# [Excerpt to read]

::::::::::

Telling Tails
200 Acres
There’s a verse I like in a popular country song by Rodney Atkins.
And it makes me wanna take a back road
Makes me wanna take the long way home
Put a little gravel in my travel
Unwind, unravel all night long
Makes me wanna grab my honey
Tear down some two lane country who knows
Get lost and get right with my soul
Makes me wanna take, makes me wanna take a back road
The “honey” I grab is my dog Murray and the gravely back road is one at work I like to walk to clear my head. It begins as a paved road, climbs and winds behind our Education Center, then turns to gravel and dirt and leads to the back, undeveloped part of our property. Within 5 minutes of brisk walking, it climbs about 175 feet which seems much higher because of the panoramic view. During spring through summer, lupine blooms, creating a blue carpet in places.
The SPCA has a gift that few animal shelters anywhere enjoy; where many shelters have postage-stamp footprints in light industrial areas clustered with public works buildings, we’re situated on about 200 rural acres.The property was gifted to the SPCA in the early 1960s to provide a home where no neighbors would ever be bothered by the animals. Our previous one had been on David Avenue in Monterey, very much residential and not the best spot for a busy, growing animal shelter.
The primary donor of the transcendent gift was a countess, which is a story unto itself. Claude Kinnoull, or the Countess Kinnoull as she would later be known, was born in England. She married the Earl of Kinnoull at the end of World War I. The Countess was a world class sports car driver, painter and writer. She was also under the services of both the British and French Secret Service during World War II. I’m thinking she was 005 or 006 and also took her martini shaken.

::::::::::

# [Supplied material]
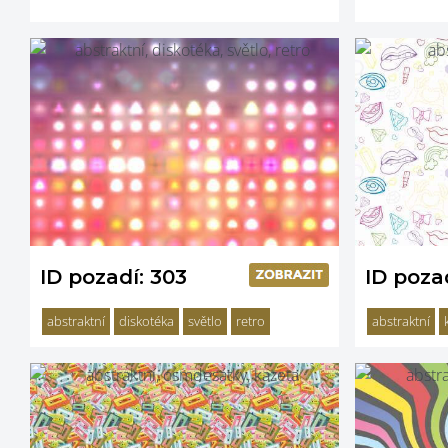
ID pozadí: 303
ID poza
abstraktní
diskotéka
světlo
retro
abstraktní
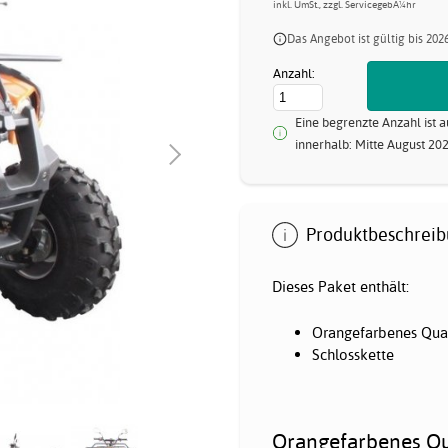
inkl. UmSt., zzgl. ServicegebÃ¼hr
Das Angebot ist gültig bis 202
Anzahl:
Eine begrenzte Anzahl ist a
innerhalb: Mitte August 20
Produktbeschreib
Dieses Paket enthält:
Orangefarbenes Quad,
Schlosskette
Orangefarbenes Qua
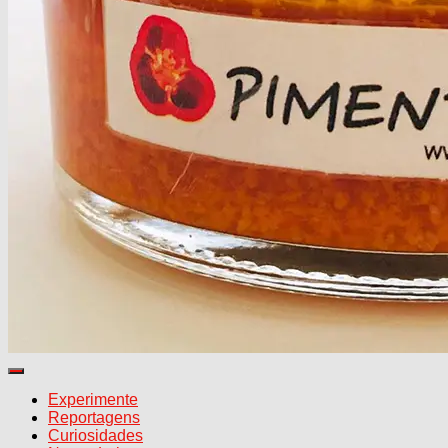
Alternar
navegação
Experimente
Reportagens
Curiosidades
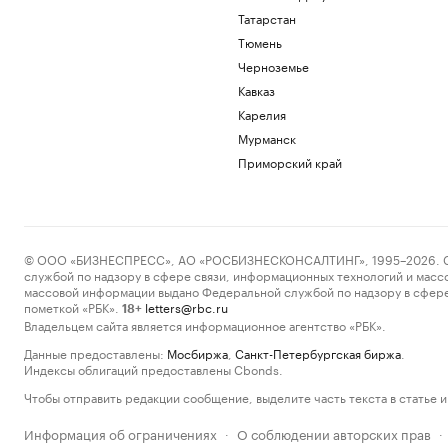
Татарстан
Тюмень
Черноземье
Кавказ
Карелия
Мурманск
Приморский край
© ООО «БИЗНЕСПРЕСС», АО «РОСБИЗНЕСКОНСАЛТИНГ», 1995–2026. Сообщ
службой по надзору в сфере связи, информационных технологий и масс
массовой информации выдано Федеральной службой по надзору в сфере
пометкой «РБК».
letters@rbc.ru
18+
Владельцем сайта является информационное агентство «РБК».
Данные предоставлены:
Мосбиржа
,
Санкт-Петербургская биржа
.
Индексы облигаций предоставлены Cbonds.
Чтобы отправить редакции сообщение, выделите часть текста в статье и 
Информация об ограничениях
О соблюдении авторских прав
·
·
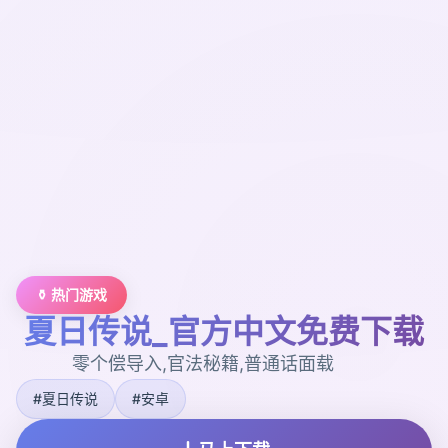
⚱️ 热门游戏
夏日传说_官方中文免费下载
零个偿导入,官法秘籍,普通话面载
#夏日传说
#安卓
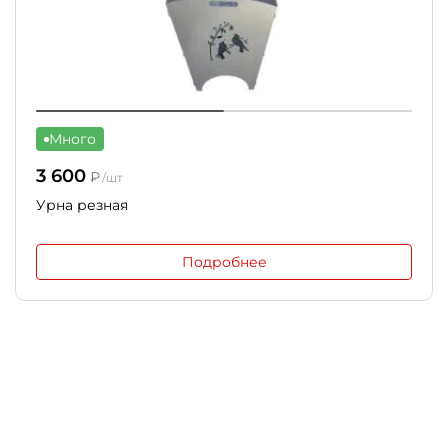
Много
3 600
₽
/шт
Урна резная
Подробнее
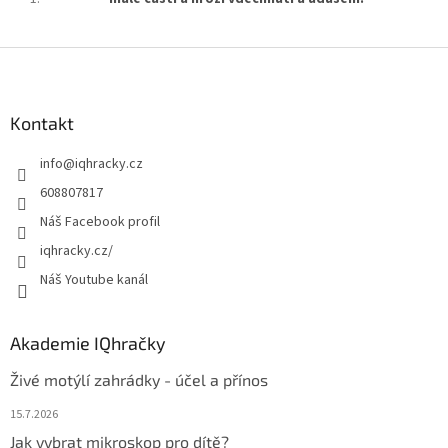
Z
á
p
a
Kontakt
t
info
@
iqhracky.cz
í
608807817
Náš Facebook profil
iqhracky.cz/
Náš Youtube kanál
Akademie IQhračky
Živé motýlí zahrádky - účel a přínos
15.7.2026
Jak vybrat mikroskop pro dítě?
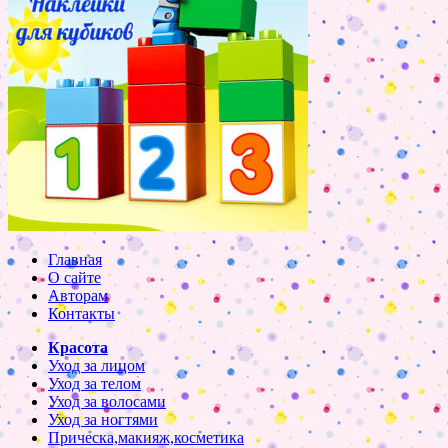
Главная
О сайте
Авторам
Контакты
Красота
Уход за лицом
Уход за телом
Уход за волосами
Уход за ногтями
Прическа,макияж,косметика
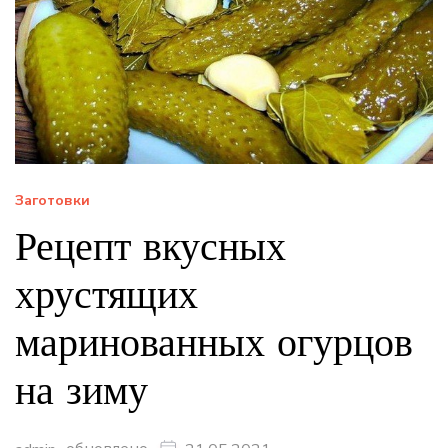
Заготовки
Рецепт вкусных
хрустящих
маринованных огурцов
на зиму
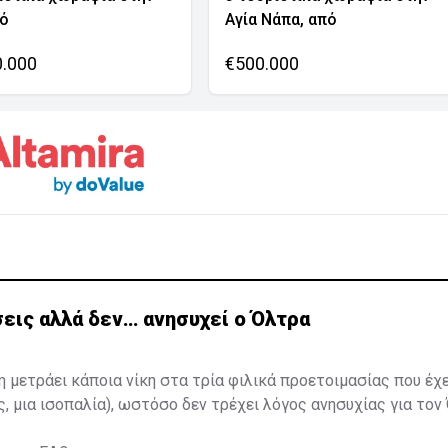
νό
Αγία Νάπα, από
0.000
€500.000
εις αλλά δεν… ανησυχεί ο Όλτρα
η μετράει κάποια νίκη στα τρία φιλικά προετοιμασίας που έχ
ς, μια ισοπαλία), ωστόσο δεν τρέχει λόγος ανησυχίας για τον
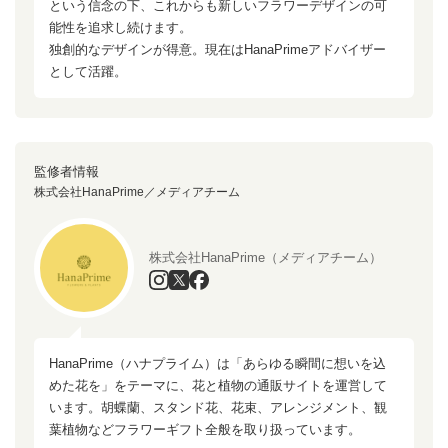
という信念の下、これからも新しいフラワーデザインの可
能性を追求し続けます。
独創的なデザインが得意。現在はHanaPrimeアドバイザー
として活躍。
監修者情報
株式会社HanaPrime／メディアチーム
株式会社HanaPrime（メディアチーム）
HanaPrime（ハナプライム）は「あらゆる瞬間に想いを込
めた花を」をテーマに、花と植物の通販サイトを運営して
います。胡蝶蘭、スタンド花、花束、アレンジメント、観
葉植物などフラワーギフト全般を取り扱っています。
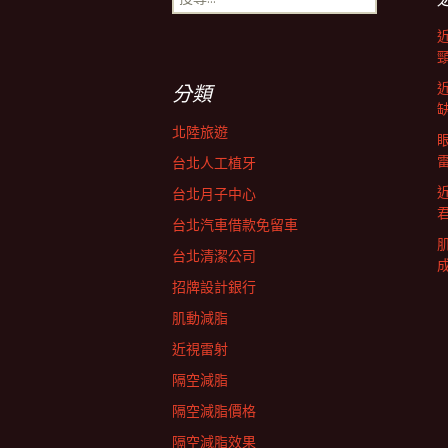
尋
導
關
鍵
字:
航
分類
北陸旅遊
列
台北人工植牙
台北月子中心
台北汽車借款免留車
台北清潔公司
招牌設計銀行
肌動減脂
近視雷射
隔空減脂
隔空減脂價格
隔空減脂效果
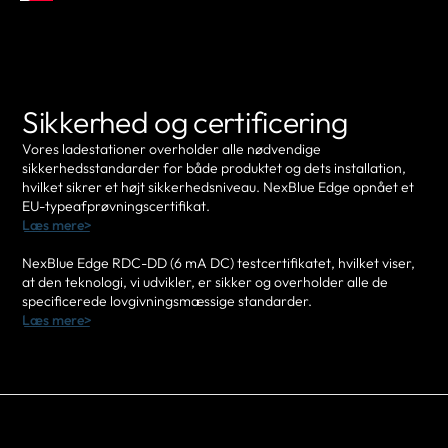
Sikkerhed og certificering
Vores ladestationer overholder alle nødvendige
sikkerhedsstandarder for både produktet og dets installation,
hvilket sikrer et højt sikkerhedsniveau. NexBlue Edge opnået et
EU-typeafprøvningscertifikat.
Læs mere>
NexBlue Edge RDC-DD (6 mA DC) testcertifikatet, hvilket viser,
at den teknologi, vi udvikler, er sikker og overholder alle de
specificerede lovgivningsmæssige standarder.
Læs mere>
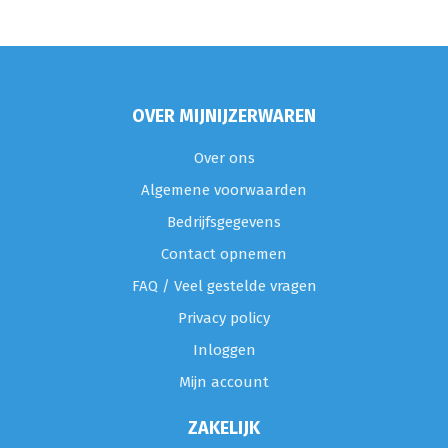
OVER MIJNIJZERWAREN
Over ons
Algemene voorwaarden
Bedrijfsgegevens
Contact opnemen
FAQ / Veel gestelde vragen
Privacy policy
Inloggen
Mijn account
ZAKELIJK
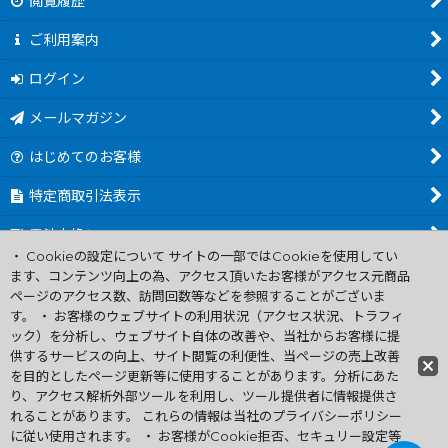
閲覧履歴
ご利用案内
ログイン
メールマガジン
はじめてのお客様
特定商取引法表示
電池交換について
・ Cookieの設定について サイトの一部ではCookieを使用してい
商品カテゴリ一覧
ます、コンテンツ向上の為、アクセス頂いたお客様がアクセス元商品
ページのアクセス数、訪問回数等などを参照することがございま
Worldwide Shipping Guide
す。 ・ お客様のウェブサイトの利用状況（アクセス状況、トラフィ
ック）を分析し、ウェブサイト自体の改善や、当社からお客様に提
供するサービスの向上、サイト閲覧の利便性、当ページの売上改善
ファミコン買取通販 中古 ディスクシステム 販売 ニンテンドウ64・
を目的としたページ更新等に使用することがあります。分析にあた
ゲーム買取 .電池交換
り、アクセス解析外部ツールを利用し、ツール提供者に情報提供さ
Copyright (C) 2007 ファミコン お宝王 All Rights
れることがあります。 これらの情報は当社のプライバシーポリシー
Reserved.
に従い使用されます。 ・ お客様がCookie拒否、セキュリー設定等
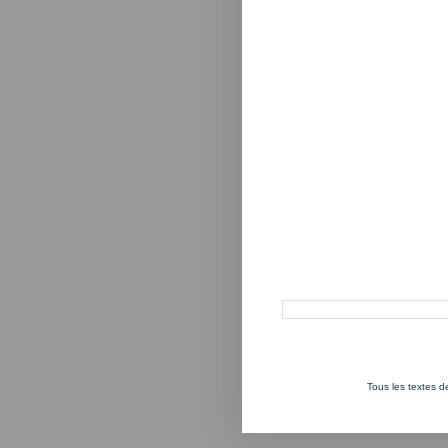
Rechercher dans ce blog
Tous les textes 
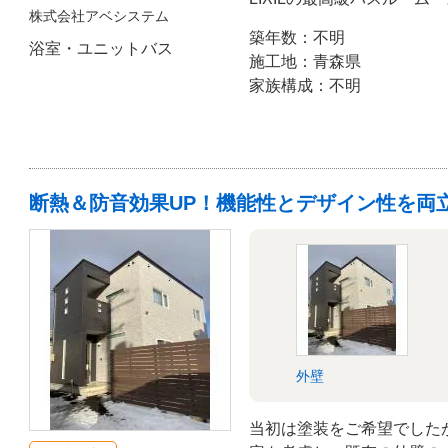
株式会社アベシステム
最大の魅力は、独自の「肩
築年数：不明
す。厚みのあるお湯が首か
浴室・ユニットバス
施工地：青森県
コリをほぐす極上のリラッ
家族構成：不明
「保温パック」「高断熱浴
も急激な温度変化を抑えた
た。 今回は肩湯の割引キ
補助金を賢く活用。高機能
ストを抑えた満足度の高い
断熱＆防音効果UP！機能性とデザイン性を両
外壁
当初は塗装をご希望でした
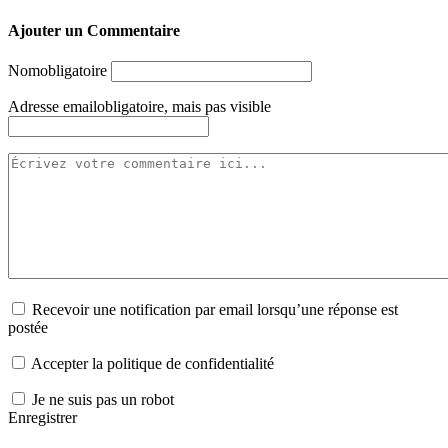
Ajouter un Commentaire
Nom
obligatoire
Adresse email
obligatoire, mais pas visible
Recevoir une notification par email lorsqu’une réponse est
postée
Accepter la politique de confidentialité
Je ne suis pas un robot
Enregistrer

::::::::::

# [Using the information]
A. In the piece about the SPCA's 200 acres, where was the shelter located before it moved to its current property?
B. Continue the piece about the SPCA's 200 acres from its last sentence.

# [Task responses]
A. On David Avenue in Monterey.

B.
The Countess supported Catholic missions and traveled through Egypt and South Africa. She moved to the US in the 1940s and picked Carmel after reading about the local thriving artists and writers’ colony in a brochure. Lucky for us! An animal lover, she found the SPCA and joined our board of directors in 1949, secured the gift of land with a few others in the early 1960s, and remained active through ‘75. She passed away in 1980 at the age of 85.
Sign on Meryl Streep or Hellen Mirren to play the Countess and just hand over the Oscar!
The acres are among our organizational assets. We can’t develop them and can’t sell them (even if we wanted to, but don’t!) as they are deed restricted for animal welfare work. Most of our buildings sit on a 4-acre “bowl” a few hundred yards from the entrance on Highway 68. The remaining acres are beautiful, mostly rugged and entirely undisturbed with slopes far exceeding County limits for development.
The flat acres near Highway 68 also can’t be developed because we’re in a viewshed and can’t have new construction visible from the scenic highway. Poison oak is plentiful, as are quail, ticks, and ground squirrels. Parked vehicles are susceptible to rodent damage, especially newer models with soy based wiring in the undercarriage. The dirt back roads get washed out when we have heavy rains and we bring heavy equipment on site every few years to maintain them.
Our property is a gift that requires great -- and not inexpensive -- care, but affords us wonderful benefits: first and foremost, we have a quiet, beautiful setting for staff, volunteers, visitors and animals, especially our rehabilitating wildlife, which we house in facilities high above the other buildings. We have a buffer from neighbors and don’t worry about what might be built up around us. We have trails for volunteers to walk dogs and a great setting for kids’ camps.
The Countess would be so pleased to see how we’ve taken care of our gift and used it to impact animals and people.
When I told co-workers and friends back in the Bay Area I was leaving for my current position at the SPCA for Monterey County, more than one responded with another country song title: “God’s County!” I can’t imagine a better setting to operate what I believe to be an expansive range of programs and services that far exceeds what is offered by all but a few welfare organizations in the US.